Permutation Calculator

Calculate the number of ways to arrange r items selected from a set of n distinct items, where order matters. Uses the formula P(n,r) = n! / (n−r)!.

About this Calculator

Calculate the number of ways to arrange r items selected from a set of n distinct items, where order matters. Uses the formula P(n,r) = n! / (n−r)!.

Formula & Calculations

Formula

P(n,r) = n! / (n−r)!

Where:

n=Total number of distinct items
r=Number of items to select and arrange (0 ≤ r ≤ n)
P(n,r)=Number of permutations (ordered arrangements)

Assumptions

Order matters: arranging r items in a different order counts as a different permutation.
Repetition is not allowed; all n items are distinct.
r must be ≤ n and r, n must be non-negative integers.

Calculation Examples

Example 1

Inputs:n = 10, r = 4

Result:P(10,4) = 5,040

First pick has 10 options, second has 9, third has 8, fourth has 7. 10 × 9 × 8 × 7 = 5,040.

Example 2

Inputs:n = 5, r = 5

Result:P(5,5) = 120

All items arranged: 5! = 5 × 4 × 3 × 2 × 1 = 120.

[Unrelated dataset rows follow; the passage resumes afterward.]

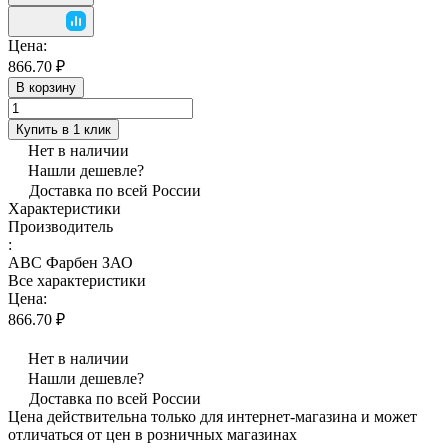
Цена:
866.70 ₽
В корзину
Купить в 1 клик
Нет в наличии
Нашли дешевле?
Доставка по всей России
Характеристики
Производитель
:
АВС Фарбен ЗАО
Все характеристики
Цена:
866.70 ₽
Нет в наличии
Нашли дешевле?
Доставка по всей России
Цена действительна только для интернет-магазина и может
отличаться от цен в розничных магазинах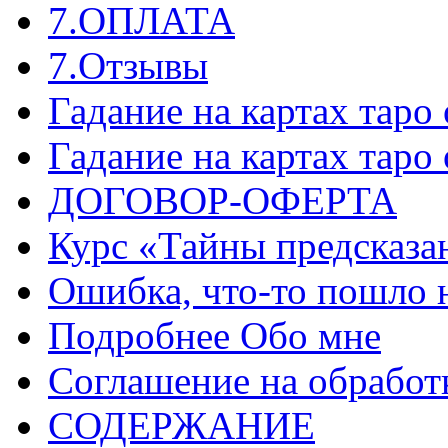
7.ОПЛАТА
7.Отзывы
Гадание на картах таро
Гадание на картах таро
ДОГОВОР-ОФЕРТА
Курс «Тайны предсказа
Ошибка, что-то пошло 
Подробнее Обо мне
Соглашение на обработ
СОДЕРЖАНИЕ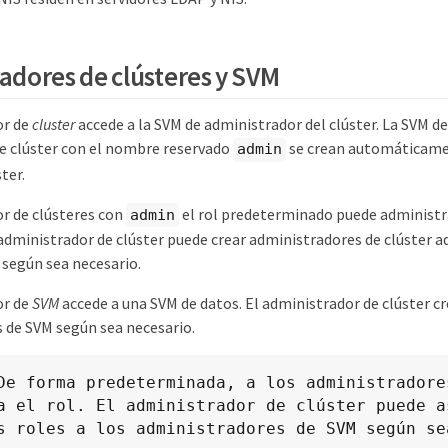
adores de clústeres y SVM
or de
cluster
accede a la SVM de administrador del clúster. La SVM d
e clúster con el nombre reservado
se crean automáticame
admin
ter.
r de clústeres con
el rol predeterminado puede administra
admin
 administrador de clúster puede crear administradores de clúster a
 según sea necesario.
or de
SVM
accede a una SVM de datos. El administrador de clúster cr
 de SVM según sea necesario.
De forma predeterminada, a los administradores
a el rol. El administrador de clúster puede as
s roles a los administradores de SVM según se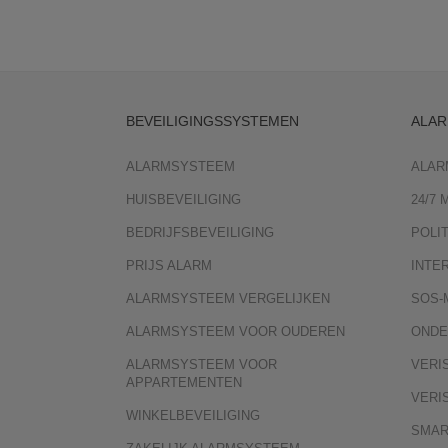
BEVEILIGINGSSYSTEMEN
ALAR
ALARMSYSTEEM
ALAR
HUISBEVEILIGING
24/7
BEDRIJFSBEVEILIGING
POLI
PRIJS ALARM
INTE
ALARMSYSTEEM VERGELIJKEN
SOS-
ALARMSYSTEEM VOOR OUDEREN
ONDE
ALARMSYSTEEM VOOR
VERI
APPARTEMENTEN
VERI
WINKELBEVEILIGING
SMAR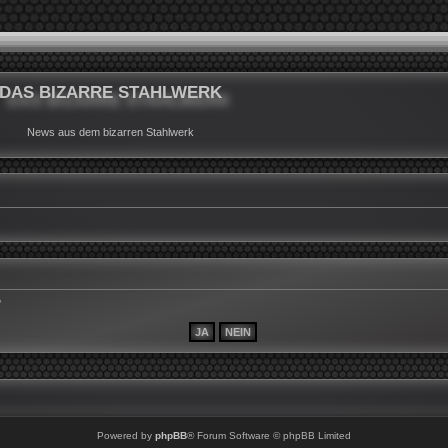
DAS BIZARRE STAHLWERK
News aus dem bizarren Stahlwerk
?
Powered by
phpBB
® Forum Software © phpBB Limited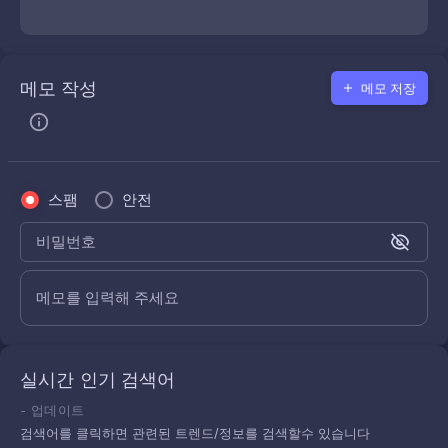
메모 작성
메모 저장
스팸
안전
비밀번호
메모를 입력해 주세요
실시간 인기 검색어
-
업데이트
검색어를 클릭하면 관련된 트렌드/정보를 검색할수 있습니다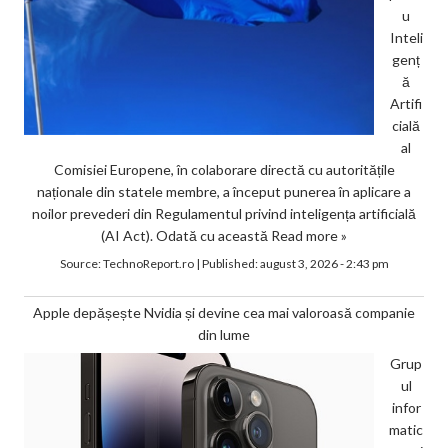
u
Inteli
genț
ă
Artifi
cială
al
Comisiei Europene, în colaborare directă cu autoritățile
naționale din statele membre, a început punerea în aplicare a
noilor prevederi din Regulamentul privind inteligența artificială
(AI Act). Odată cu această
Read more »
Source:
TechnoReport.ro
|
Published:
august 3, 2026 - 2:43 pm
Apple depășește Nvidia și devine cea mai valoroasă companie
din lume
Grup
ul
infor
matic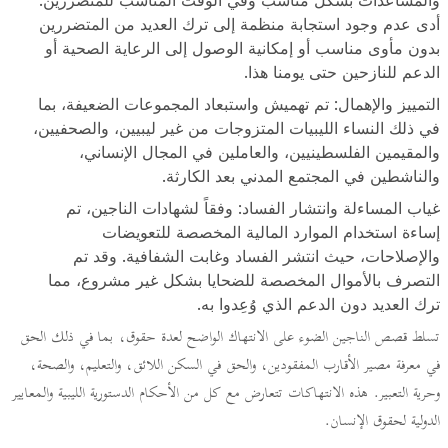
والمساعدات بشكل مناسب وفي الوقت المناسب للمتضررين.
أدى عدم وجود استجابة منظمة إلى ترك العديد من المتضررين
بدون مأوى مناسب أو إمكانية الوصول إلى الرعاية الصحية أو
الدعم للنازحين حتى يومنا هذا.
التمييز والإهمال: تم تهميش واستبعاد المجموعات الضعيفة، بما
في ذلك النساء الليبيات المتزوجات من غير ليبيين، والصحفيين،
والمقيمين الفلسطينيين، والعاملين في المجال الإنساني،
والناشطين في المجتمع المدني بعد الكارثة.
غياب المساءلة وانتشار الفساد: وفقاً لشهادات الناجين، تم
إساءة استخدام الموارد المالية المخصصة للتعويضات
والإصلاحات، حيث انتشر الفساد وغابت الشفافية. وقد تم
التصرف بالأموال المخصصة للضحايا بشكل غير مشروع، مما
ترك العديد دون الدعم الذي وُعِدوا به.
تسلط قصص الناجين الضوء على الانتهاك الواضح لعدة حقوق، بما في ذلك الحق
في معرفة مصير الأقارب المفقودين، والحق في السكن اللائق، والتعليم، والصحة،
وحرية التعبير. هذه الانتهاكات تتعارض مع كل من الأحكام الدستورية الليبية والمعايير
الدولية لحقوق الإنسان.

Frequently Asked Questions

What is the difference between permutation and combination?

Permutation considers order (arrangement matters). Combination ignores order (selection only). For the same n and r, permutations are always greater than or equal to combinations: P(n,r) = C(n,r) × r!.

What are some real-world examples of permutations?

Arranging books on a shelf, determining race finishing orders, PIN code possibilities, seating arrangements at a table, and license plate combinations are all permutation problems.